15 December 2016

BUCKNER AND KEPLEY

BUCKNER AND KEPLEY
by Andy Weddington
Thursday, 15 December 2016



Victory is remembered for at most two decades; an act of sportsmanship is remembered for a lifetime. Simon Nguyen



Buckner and Kepley.

Sounds like it could be a law practice partnership. 

Or maybe doctors.

Nope. 

Pal Buckner and Mack Kepley were a couple of men from my youth.

Yesterday, amidst all the post-election noise trying to delegitimize President-elect Trump, their faces and names, not having thought of either in decades, came to me. 

Pal Buckner was my first little league football coach.  

Coach Buckner was a good coach. 

But what I remember most about him was his patience and enthusiasm teaching kids how to play and work together.

His face expressive and he wore emotion on his sleeve - smiling and laughing a lot and sometimes a quick-to-pass grimace or other pained look if something went amiss. 

Not a great team, we lost as many as we won. 

Coach was a gracious winner. 

Coach was a gracious loser. 

Practice after a loss focused on improving our team not on smearing other teams. 

Coach taught sportsmanship. 

As the next season neared, Coach Buckner called and said he'd be coaching as an assistant to Coach Mack Kepley and asked that I come play for the team SABC (Salvation Army Boys Club). 

He said my old teammates, those still eligible, would be joining and it looked good for a strong team.

Of course, to play for Coach Buckner.

Coach Kepley was, too, a good coach. Patient. Enthusiastic. He was older and a different personality than Coach Buckner. 

They were a great team.

And they coached what became a great team.

Wins came. We beat North Park; Elks; Graham IPFAY; CWA; et al.  

After wins we celebrated but not to excess.

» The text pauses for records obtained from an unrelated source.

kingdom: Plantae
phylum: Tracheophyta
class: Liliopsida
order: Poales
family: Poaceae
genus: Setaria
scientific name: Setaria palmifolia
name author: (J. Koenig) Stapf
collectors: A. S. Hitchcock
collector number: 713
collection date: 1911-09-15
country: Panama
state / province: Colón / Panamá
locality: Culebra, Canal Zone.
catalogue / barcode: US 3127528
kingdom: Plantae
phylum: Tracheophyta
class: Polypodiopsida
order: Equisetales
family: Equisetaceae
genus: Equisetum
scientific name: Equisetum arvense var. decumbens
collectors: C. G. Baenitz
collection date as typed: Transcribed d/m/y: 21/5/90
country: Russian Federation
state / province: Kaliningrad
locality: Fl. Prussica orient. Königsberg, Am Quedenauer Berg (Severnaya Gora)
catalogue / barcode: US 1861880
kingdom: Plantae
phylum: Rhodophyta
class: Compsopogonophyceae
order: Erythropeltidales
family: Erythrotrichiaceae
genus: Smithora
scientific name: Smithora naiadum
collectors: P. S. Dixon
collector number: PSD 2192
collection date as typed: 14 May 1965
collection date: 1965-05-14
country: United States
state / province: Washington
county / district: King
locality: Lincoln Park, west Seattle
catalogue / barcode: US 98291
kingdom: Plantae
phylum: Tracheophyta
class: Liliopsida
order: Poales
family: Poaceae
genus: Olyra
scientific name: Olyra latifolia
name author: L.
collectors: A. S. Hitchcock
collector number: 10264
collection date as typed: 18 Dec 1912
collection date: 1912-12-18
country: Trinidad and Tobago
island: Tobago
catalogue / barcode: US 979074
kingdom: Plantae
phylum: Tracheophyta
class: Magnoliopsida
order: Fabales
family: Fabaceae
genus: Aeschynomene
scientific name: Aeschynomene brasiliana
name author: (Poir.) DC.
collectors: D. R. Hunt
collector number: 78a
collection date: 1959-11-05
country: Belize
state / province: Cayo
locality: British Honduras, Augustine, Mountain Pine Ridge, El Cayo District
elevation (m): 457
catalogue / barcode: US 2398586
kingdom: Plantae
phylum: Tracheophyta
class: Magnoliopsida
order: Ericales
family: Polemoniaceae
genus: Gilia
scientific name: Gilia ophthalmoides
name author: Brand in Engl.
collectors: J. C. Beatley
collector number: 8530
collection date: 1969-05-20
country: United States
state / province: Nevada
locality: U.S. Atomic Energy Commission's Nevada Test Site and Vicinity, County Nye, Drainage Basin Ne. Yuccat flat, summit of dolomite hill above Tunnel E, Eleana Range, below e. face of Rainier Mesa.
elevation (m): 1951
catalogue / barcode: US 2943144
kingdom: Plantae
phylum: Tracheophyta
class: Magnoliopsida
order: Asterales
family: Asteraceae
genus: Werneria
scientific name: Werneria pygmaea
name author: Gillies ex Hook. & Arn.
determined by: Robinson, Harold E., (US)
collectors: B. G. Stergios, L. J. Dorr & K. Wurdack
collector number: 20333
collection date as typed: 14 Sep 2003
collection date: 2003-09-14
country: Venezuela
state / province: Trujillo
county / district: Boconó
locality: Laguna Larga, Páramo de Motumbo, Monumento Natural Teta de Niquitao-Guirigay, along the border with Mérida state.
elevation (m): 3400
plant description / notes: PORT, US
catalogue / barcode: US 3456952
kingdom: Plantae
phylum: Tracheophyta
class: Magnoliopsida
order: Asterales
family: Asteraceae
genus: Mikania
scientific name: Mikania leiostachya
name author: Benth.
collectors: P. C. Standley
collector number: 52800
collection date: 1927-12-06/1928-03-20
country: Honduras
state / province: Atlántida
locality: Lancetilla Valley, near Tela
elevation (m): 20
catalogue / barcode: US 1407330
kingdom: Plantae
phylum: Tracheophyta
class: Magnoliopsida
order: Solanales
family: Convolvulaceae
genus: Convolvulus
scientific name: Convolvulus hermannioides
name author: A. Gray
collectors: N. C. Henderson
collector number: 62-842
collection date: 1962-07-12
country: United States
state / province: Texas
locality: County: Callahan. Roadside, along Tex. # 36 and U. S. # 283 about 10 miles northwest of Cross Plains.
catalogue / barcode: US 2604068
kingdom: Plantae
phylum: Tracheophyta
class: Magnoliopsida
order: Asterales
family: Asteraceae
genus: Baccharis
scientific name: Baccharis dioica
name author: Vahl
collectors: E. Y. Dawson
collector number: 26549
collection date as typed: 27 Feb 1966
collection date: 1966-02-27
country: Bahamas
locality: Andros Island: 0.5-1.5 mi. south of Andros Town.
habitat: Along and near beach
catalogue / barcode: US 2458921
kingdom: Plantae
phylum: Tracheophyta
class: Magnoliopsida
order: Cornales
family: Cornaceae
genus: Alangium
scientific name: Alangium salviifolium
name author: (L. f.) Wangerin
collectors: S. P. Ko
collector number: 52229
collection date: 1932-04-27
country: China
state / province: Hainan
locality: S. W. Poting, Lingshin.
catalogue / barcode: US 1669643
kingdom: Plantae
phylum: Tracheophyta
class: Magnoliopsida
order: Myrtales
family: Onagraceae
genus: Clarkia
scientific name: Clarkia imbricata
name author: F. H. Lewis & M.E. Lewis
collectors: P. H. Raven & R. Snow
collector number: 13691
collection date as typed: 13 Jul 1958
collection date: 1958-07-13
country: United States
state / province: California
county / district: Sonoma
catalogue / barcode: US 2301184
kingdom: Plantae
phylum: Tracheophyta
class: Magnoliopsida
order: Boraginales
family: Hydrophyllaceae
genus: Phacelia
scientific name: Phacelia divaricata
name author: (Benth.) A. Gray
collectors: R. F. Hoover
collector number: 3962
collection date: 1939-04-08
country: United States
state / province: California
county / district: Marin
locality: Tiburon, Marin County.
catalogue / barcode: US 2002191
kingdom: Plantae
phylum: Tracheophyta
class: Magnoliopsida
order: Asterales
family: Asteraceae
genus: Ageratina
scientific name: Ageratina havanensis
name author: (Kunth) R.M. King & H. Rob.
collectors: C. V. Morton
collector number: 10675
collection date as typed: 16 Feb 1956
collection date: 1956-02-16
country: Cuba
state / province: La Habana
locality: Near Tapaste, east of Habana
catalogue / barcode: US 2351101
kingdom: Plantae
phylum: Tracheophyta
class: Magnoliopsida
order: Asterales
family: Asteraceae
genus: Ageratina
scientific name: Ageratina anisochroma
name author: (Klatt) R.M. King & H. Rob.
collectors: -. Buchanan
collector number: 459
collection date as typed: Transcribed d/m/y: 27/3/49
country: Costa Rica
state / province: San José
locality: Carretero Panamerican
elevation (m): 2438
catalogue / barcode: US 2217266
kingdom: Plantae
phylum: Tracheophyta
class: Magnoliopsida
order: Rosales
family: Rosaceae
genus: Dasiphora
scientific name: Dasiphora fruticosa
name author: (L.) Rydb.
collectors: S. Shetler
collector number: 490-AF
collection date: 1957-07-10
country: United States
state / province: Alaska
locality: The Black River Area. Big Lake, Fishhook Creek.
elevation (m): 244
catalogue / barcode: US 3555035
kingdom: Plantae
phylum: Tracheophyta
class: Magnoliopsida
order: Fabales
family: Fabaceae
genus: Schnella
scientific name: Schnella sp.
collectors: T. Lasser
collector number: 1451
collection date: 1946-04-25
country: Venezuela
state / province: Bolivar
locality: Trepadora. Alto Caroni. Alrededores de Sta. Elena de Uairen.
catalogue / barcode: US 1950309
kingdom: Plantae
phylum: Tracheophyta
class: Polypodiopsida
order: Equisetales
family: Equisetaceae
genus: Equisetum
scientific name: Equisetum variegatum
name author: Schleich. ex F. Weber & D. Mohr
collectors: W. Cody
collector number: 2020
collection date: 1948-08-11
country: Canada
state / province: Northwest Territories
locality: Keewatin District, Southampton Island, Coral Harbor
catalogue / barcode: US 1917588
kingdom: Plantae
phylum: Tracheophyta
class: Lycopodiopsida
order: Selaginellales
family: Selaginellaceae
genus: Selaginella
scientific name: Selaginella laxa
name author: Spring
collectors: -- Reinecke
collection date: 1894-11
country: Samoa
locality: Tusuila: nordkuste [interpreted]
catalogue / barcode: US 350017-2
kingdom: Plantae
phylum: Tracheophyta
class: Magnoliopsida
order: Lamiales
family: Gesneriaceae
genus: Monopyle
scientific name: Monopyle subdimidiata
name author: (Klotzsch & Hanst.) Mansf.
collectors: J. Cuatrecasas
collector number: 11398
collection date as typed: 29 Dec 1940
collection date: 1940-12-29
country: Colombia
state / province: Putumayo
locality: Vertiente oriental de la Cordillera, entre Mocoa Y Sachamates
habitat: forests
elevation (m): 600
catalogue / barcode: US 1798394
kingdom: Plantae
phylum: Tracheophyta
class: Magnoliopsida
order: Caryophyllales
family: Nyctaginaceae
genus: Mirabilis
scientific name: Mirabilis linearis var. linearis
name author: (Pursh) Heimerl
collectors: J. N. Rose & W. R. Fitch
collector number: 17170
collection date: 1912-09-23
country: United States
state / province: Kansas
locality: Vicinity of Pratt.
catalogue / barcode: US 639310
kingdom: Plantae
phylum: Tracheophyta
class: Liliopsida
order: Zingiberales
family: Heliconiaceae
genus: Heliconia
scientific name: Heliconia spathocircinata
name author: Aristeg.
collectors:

Practices after wins were still challenging and focused on improving.

And then we lost. 

A good team called the Down Towners beat us - on a long touchdown run, a reverse, by a kid who later became a friend.

6 - 0. 

That loss hurt. 

Coaches Kepley and Buckner led the way after the game - shaking hands and congratulating the Down Towners. 

Sportsmanship. 

Those lessons have endured - grace in victory, and grace in defeat. 

It's been 50 years, that one play is as vivid in memory as if it happened last evening. Defensive end on the opposite side of the play, I still remember the feeling of not being able to stop the inevitable seeing the ballcarrier run the sideline. 

More vivid in memory is how our coaches handled themselves and, by example, taught the young men under their charge.

If memory correct, SABC (colors red and white) finished 8-1. A great team! 

But the wins and loss, as important as they were at the time to youngsters, did not endure as most important. 

Those first two years of football were the foundation for shaping sportsmanship - for life. 

Those - politicians, progressives, pundits, peons, peoples of sundry ilk - today making all the noise about Mr. Trump are not sportsmen.

Still they angrily cite Deplorables to Russians as responsible for Mrs. Clinton's loss.

Excuses. Excuses. Excuses. 

The election is over. Done. 

Recounts a flop. 

Bizarre accusations farce and fantasy. 

They're losers.

And may as well blame the dog for eating their homework.

The fact is the Democrats got beat on a reverse - to the right - by Americans sick and tired of going left.

Game over. 

So ...

Shut up. Shake hands - with a smile and congratulatory word - while looking the victors in they eye. And focus practice on improving your team. There's a big game in four years. 

Merry Christmas! 

Post Script

When a captain, home on leave, my Dad and I ran into the man who coached CWA. What I did not know in the day but learned that evening was he was a Marine - an infantryman during World War II. Now that made sense. We connected, of course, and had quite an interesting conversation. I remember his tough demeanor and reputation - every kid knew Coach Luggi. But, too, I remember he practiced and taught sportsmanship.